In the first case the answer was geo-targeting. With Gigantic Digital we have the ability to turn on or turn off access to our content in real time and at very fine granularity. In other words, if a film is or will be opening theatrically in, say, San Francisco, we can limit access in the greater San Francisco area - or in the entire state of California - until after the theatrical engagement(s) there has completed. Those limits can be set as finely as one mile or as broadly as U.S.-only or anything inbetween. No other digital delivery service can or is willing to provide that critical, exhibitor-friendly feature. (By default, of course, access is limited to the U.S. so that international rights remain secure, although we also have the ability to turn on individual countries. In this way distributors with rights outside of the U.S. can actually open their films themselves in those markets if they choose.)
As for convincing local media that Gigantic Digital represented the future of independent film distribution, that would be a matter of literally thousands of phone calls and emails and thousands more follow-ups. We were relentless yet patient; our outreach was personal, one-to-one and genuine; we were willing to hand-hold and cajole; and we were right. The results exceeded our best expectations. "Must Read After My Death" was, indeed, covered by publications large and small - some in print and online, others exclusively online - as if it had opened in a local cinema. Journalists with a deeper understanding of the issues really appreciated what a sea-change Gigantic Digital represented and wrote feature stories about the release strategy itself, often giving the quality of the experience a rave review. And in every case, the website and ticket price was noted.
Now that we've proven the concept we're expanding our focus. We're looking to Gigantic Digital as a way for all independent distributors to have the ability to open their films 'nationally' and with extraordinary flexibility that can serve any contingency and thoroughly satisfy any potential roadblock or gatekeeper along the way. Whether a film is set to open theatrically in 5 markets, 50 or 500, Gigantic Digital can be employed in tandem with the release and provide the deepest possible reach of any film into the U.S. market without ever cannibalizing theatrical revenue, requiring a single extra hour of the distributor's time or a single extra dollar in P&A.
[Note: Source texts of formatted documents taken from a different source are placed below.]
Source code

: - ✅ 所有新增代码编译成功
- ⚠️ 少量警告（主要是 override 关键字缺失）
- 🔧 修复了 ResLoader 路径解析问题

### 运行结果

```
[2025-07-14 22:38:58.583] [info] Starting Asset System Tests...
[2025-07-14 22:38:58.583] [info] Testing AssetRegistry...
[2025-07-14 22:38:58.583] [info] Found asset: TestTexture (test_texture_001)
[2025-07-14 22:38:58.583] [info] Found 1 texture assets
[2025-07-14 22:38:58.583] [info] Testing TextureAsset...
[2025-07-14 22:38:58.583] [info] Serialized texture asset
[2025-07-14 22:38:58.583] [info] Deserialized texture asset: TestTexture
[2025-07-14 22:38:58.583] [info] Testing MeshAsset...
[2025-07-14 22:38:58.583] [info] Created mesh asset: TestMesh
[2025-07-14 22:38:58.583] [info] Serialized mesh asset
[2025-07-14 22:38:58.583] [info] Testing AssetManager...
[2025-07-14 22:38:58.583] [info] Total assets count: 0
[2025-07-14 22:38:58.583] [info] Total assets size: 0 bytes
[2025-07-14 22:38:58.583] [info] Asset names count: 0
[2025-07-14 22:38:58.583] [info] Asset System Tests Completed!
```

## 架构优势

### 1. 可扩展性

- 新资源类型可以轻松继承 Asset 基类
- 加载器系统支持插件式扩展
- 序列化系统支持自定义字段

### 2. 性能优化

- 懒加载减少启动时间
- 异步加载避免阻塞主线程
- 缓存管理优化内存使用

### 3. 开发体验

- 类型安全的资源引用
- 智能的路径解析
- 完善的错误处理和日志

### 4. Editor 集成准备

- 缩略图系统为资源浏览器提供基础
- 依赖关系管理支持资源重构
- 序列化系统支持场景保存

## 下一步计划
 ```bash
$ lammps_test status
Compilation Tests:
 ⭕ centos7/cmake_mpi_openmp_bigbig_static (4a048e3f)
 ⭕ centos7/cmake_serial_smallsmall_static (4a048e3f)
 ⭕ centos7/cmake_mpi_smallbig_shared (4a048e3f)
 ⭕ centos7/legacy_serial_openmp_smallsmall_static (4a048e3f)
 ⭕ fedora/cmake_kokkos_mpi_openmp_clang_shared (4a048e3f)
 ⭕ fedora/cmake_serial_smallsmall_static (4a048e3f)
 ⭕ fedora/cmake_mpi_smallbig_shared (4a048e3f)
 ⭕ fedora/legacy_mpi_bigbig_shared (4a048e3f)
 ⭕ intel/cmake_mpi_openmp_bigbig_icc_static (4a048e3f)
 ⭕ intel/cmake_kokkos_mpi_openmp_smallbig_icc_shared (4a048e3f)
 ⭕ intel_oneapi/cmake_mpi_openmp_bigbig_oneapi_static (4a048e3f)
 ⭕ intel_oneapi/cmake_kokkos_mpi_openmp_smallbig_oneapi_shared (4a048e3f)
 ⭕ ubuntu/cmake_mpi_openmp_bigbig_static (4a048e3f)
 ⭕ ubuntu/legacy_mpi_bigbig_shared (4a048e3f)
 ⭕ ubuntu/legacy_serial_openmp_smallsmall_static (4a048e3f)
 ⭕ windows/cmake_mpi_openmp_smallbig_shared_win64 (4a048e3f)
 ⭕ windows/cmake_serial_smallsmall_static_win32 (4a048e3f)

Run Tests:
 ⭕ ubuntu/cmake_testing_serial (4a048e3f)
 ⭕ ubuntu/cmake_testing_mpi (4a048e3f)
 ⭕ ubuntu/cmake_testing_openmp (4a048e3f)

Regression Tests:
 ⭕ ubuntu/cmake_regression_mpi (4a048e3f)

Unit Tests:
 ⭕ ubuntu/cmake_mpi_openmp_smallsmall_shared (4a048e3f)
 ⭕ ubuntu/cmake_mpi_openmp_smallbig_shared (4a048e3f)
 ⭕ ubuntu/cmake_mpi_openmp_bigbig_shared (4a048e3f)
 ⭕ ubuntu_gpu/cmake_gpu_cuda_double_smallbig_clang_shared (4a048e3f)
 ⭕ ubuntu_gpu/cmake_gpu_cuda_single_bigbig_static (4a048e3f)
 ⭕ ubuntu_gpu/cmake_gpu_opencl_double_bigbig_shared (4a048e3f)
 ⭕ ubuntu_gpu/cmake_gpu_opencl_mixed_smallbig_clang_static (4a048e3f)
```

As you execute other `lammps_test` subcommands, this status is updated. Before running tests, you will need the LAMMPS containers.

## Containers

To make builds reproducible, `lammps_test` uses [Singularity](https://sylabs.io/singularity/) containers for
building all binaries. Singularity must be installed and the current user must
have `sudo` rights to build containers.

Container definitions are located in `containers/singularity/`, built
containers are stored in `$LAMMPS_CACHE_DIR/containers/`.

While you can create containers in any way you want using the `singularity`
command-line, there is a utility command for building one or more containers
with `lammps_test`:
Another significant and exclusive feature of Gigantic Digital is that it was designed and developed by film distributors for film distributors. We understand the nature of the beast and we're willing to put that knowledge and our newly won media relationships into service for our partners as a standard feature.
In a very real sense we're offering distributers (and select independent producers without distribution) the ability to four-wall the Internet. To reach hundreds of millions of moviegoers instantaneously and for an unlimited duration rather than ten thousand here and fifty thousand there and for a finite number of weeks.
Whether employed in tandem with a theatrical release or as the exclusive delivery mechanism, Gigantic Digital is a powerful game-changer and we're excited to have opened its capabilities to the industry at large.